The thioredoxin system in Streptococcus mutans and Streptococcus thermophilus: an insight on molecular and functional characterization of protein components

The Streptococcus genus includes several pathogenic species, such as S. mutans, the main responsible of dental caries, and the non pathogen S. thermophilus, used for the manufacture of dairy products. These fermenting bacteria are facultative anaerobes, as they tolerate moderate oxygen concentrations; however, Streptococci possess some crucial enzymes for the defence against ROS. The thioredoxin system is the key element for repairing cellulardamages caused by ROS, as it preserves the reduced state of cytosolic proteins. This work addresses the molecular and functional characterization of the thioredoxin components in S. mutans and S. thermophilus, to evaluate how this repairing system works in these sources.
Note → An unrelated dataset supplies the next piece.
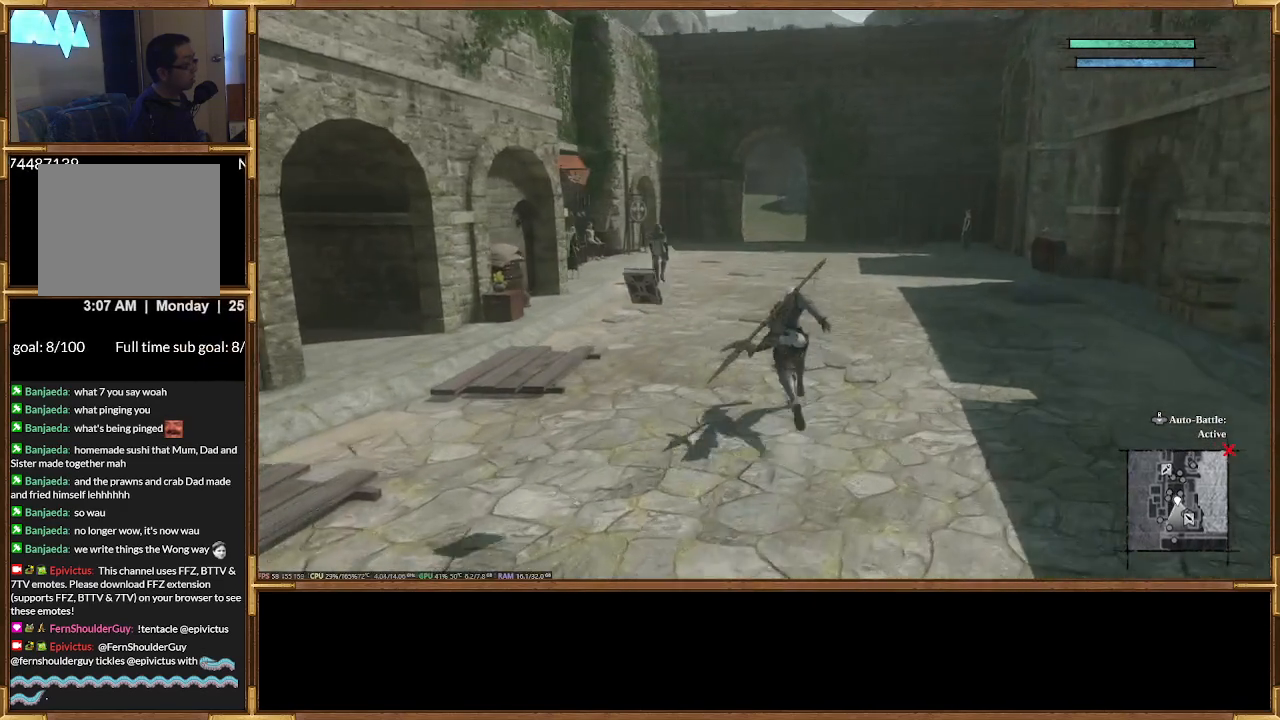
{"dt_ms": 500, "buttons": [], "events": []}
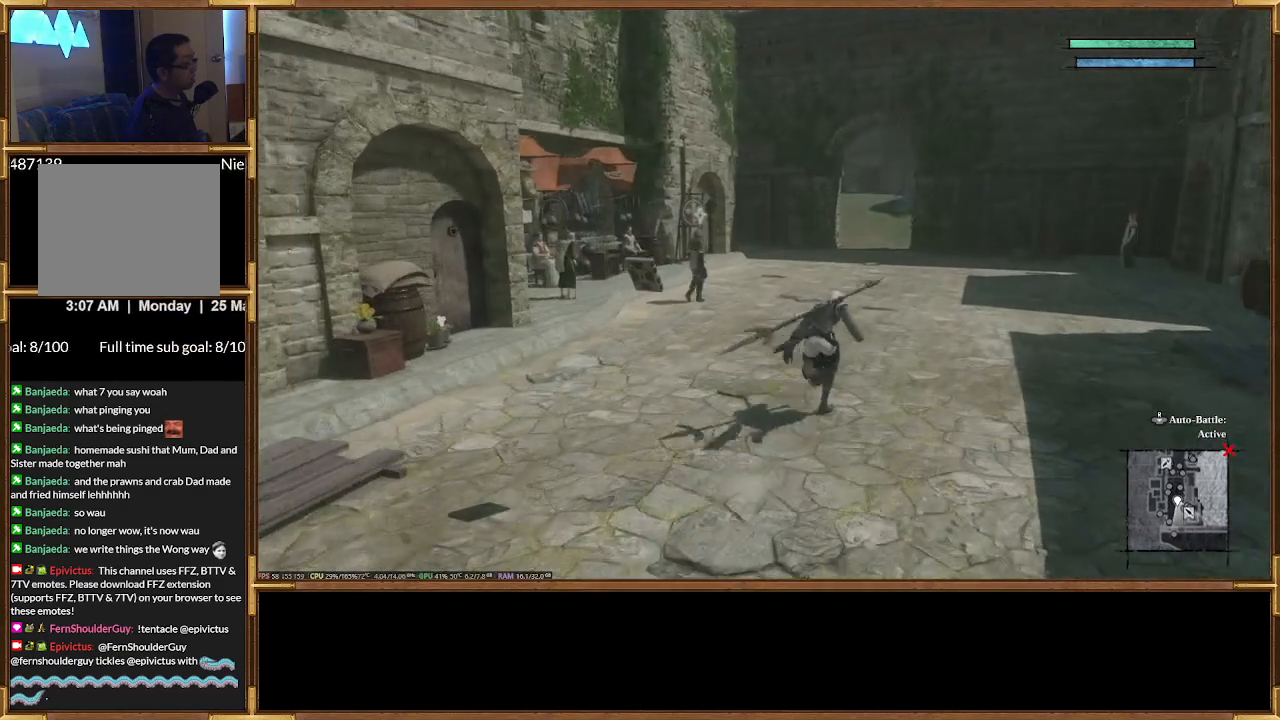
{"dt_ms": 500, "buttons": [], "events": []}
Usually, the thioredoxin system is composed by the flavoenzyme thioredoxin reductase (TrxB) and its natural substrate thioredoxin (TrxA) and uses NADPH as electron donor. The redundant putative genes encoding TrxB and TrxA in the S. mutans and S. thermophilus genome were analysed and the corresponding recombinant proteins were purified. In particular, a single TrxB was obtained from either S. mutans (SmTrxB) or S. thermophilus (StTrxB1), whereas two TrxA were prepared from either S. mutans (SmTrxA and SmTrxH1) or S. thermophilus (StTrxA1 and StTrxA2). The functionality of the recombinant enzymes was tested through specific biochemical assays. Indeed, both SmTrxB and StTrxB1 reduced the synthetic substrate DTNB in the presence of NADPH; conversely, among the four streptococcal thioredoxins, only SmTrxA and StTrxA1 accelerated the insulin reduction in the presence of DTT. The combined activity of the streptococcal thioredoxin components was tested through the insulin precipitation in the absence of DTT, in order to reconstitute the thioredoxin system. The assay is functioning with the combination of SmTrxB or StTrxB1 with either SmTrxA or StTrxA1. These results suggest that the streptococcal members of the thioredoxin system dispaly a direct functional interaction between them and that these protein components are interchangeable within the Streptococcus genus. In conclusion, our data prove the existence of a functioning thioredoxin system even in these microaerophiles.